▶ [Exercise requirements]
Repeat the lines in the entries below word for word, from the line containing "locality: Great Halls" through the final line of the entries, including both.

[Collection entries]
_____

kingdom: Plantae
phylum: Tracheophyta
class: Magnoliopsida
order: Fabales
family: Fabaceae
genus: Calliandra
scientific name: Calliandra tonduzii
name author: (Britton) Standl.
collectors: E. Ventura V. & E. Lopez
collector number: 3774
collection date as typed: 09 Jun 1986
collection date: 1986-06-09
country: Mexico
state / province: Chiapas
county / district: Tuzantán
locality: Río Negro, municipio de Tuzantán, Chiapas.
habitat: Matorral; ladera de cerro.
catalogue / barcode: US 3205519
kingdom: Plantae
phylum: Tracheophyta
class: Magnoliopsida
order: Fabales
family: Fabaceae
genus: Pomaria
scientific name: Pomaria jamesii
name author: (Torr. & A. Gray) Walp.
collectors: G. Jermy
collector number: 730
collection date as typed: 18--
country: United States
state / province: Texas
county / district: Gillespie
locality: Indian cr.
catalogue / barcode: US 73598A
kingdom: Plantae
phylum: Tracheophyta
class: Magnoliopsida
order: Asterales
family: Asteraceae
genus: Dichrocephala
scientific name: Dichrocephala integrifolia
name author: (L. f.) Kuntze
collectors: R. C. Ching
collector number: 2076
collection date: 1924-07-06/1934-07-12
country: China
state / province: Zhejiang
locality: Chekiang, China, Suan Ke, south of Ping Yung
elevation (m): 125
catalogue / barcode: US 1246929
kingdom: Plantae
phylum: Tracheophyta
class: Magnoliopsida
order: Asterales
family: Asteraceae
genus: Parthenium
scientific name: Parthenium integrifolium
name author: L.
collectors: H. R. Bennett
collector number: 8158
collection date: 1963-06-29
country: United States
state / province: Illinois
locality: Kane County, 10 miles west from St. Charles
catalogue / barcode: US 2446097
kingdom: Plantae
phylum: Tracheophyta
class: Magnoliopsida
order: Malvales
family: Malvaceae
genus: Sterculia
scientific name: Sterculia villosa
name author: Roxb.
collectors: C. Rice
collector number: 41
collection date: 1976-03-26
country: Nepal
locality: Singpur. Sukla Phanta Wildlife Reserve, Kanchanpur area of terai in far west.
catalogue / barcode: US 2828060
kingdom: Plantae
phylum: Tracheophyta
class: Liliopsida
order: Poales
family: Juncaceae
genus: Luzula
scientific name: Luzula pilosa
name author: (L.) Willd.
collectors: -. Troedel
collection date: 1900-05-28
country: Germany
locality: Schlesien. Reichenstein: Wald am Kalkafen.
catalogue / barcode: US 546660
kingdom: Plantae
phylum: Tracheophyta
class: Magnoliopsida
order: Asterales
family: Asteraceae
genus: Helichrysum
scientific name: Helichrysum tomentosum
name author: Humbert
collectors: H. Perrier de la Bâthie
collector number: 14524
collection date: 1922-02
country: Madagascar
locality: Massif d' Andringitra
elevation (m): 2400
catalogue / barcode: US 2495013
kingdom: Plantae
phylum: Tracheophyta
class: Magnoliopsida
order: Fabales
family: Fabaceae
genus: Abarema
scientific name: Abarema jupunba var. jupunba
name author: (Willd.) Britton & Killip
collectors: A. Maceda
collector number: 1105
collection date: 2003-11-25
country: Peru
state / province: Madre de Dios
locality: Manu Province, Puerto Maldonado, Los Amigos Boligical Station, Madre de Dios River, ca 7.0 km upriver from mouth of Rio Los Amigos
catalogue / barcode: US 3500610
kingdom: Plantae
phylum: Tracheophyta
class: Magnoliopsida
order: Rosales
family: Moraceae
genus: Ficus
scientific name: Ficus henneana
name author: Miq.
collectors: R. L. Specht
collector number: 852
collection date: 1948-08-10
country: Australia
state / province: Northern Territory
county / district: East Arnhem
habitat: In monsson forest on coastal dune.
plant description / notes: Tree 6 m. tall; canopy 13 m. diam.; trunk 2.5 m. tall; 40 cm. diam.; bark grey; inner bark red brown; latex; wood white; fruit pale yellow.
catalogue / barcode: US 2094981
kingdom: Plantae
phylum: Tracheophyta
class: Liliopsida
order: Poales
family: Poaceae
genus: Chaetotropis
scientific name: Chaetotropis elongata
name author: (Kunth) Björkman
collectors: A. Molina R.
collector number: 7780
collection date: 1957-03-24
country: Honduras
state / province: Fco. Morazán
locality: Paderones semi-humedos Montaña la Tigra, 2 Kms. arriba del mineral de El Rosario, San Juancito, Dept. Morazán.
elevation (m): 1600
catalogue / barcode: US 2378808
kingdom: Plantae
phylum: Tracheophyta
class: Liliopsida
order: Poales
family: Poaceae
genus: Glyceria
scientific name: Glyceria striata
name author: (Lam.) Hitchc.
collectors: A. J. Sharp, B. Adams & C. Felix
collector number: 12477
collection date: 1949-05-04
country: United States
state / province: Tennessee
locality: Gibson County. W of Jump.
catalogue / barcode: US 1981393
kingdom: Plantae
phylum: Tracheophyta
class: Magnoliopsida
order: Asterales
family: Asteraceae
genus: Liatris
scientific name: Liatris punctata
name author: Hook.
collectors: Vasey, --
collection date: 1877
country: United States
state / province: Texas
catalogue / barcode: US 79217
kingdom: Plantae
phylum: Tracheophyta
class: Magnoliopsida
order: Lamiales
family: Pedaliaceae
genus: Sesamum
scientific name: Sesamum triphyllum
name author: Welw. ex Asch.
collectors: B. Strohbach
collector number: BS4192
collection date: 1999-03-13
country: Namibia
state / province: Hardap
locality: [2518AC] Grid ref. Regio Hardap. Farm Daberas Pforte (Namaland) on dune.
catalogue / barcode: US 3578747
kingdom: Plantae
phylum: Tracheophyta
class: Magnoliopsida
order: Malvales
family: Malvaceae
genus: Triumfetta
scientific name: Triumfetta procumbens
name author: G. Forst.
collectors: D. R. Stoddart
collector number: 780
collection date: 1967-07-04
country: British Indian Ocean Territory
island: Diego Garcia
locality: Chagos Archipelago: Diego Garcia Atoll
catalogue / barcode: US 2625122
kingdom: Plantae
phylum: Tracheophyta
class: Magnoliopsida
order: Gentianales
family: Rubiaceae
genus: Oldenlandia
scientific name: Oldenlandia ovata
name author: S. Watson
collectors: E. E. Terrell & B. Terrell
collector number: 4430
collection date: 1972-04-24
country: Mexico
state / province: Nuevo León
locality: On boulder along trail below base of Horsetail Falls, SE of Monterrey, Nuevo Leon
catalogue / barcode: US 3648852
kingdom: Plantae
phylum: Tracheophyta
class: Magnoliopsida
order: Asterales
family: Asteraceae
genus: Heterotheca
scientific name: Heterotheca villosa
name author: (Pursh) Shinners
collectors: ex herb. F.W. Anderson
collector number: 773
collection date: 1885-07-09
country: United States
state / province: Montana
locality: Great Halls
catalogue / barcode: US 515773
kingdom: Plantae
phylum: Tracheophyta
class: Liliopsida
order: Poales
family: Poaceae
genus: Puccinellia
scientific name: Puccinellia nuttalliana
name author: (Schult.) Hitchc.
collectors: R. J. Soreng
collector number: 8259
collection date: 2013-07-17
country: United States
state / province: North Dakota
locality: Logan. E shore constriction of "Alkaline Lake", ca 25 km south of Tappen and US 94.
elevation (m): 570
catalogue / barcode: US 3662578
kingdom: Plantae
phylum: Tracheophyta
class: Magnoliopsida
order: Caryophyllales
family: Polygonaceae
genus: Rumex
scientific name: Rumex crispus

_____

▶ [Task output]
locality: Great Halls
catalogue / barcode: US 515773
kingdom: Plantae
phylum: Tracheophyta
class: Liliopsida
order: Poales
family: Poaceae
genus: Puccinellia
scientific name: Puccinellia nuttalliana
name author: (Schult.) Hitchc.
collectors: R. J. Soreng
collector number: 8259
collection date: 2013-07-17
country: United States
state / province: North Dakota
locality: Logan. E shore constriction of "Alkaline Lake", ca 25 km south of Tappen and US 94.
elevation (m): 570
catalogue / barcode: US 3662578
kingdom: Plantae
phylum: Tracheophyta
class: Magnoliopsida
order: Caryophyllales
family: Polygonaceae
genus: Rumex
scientific name: Rumex crispus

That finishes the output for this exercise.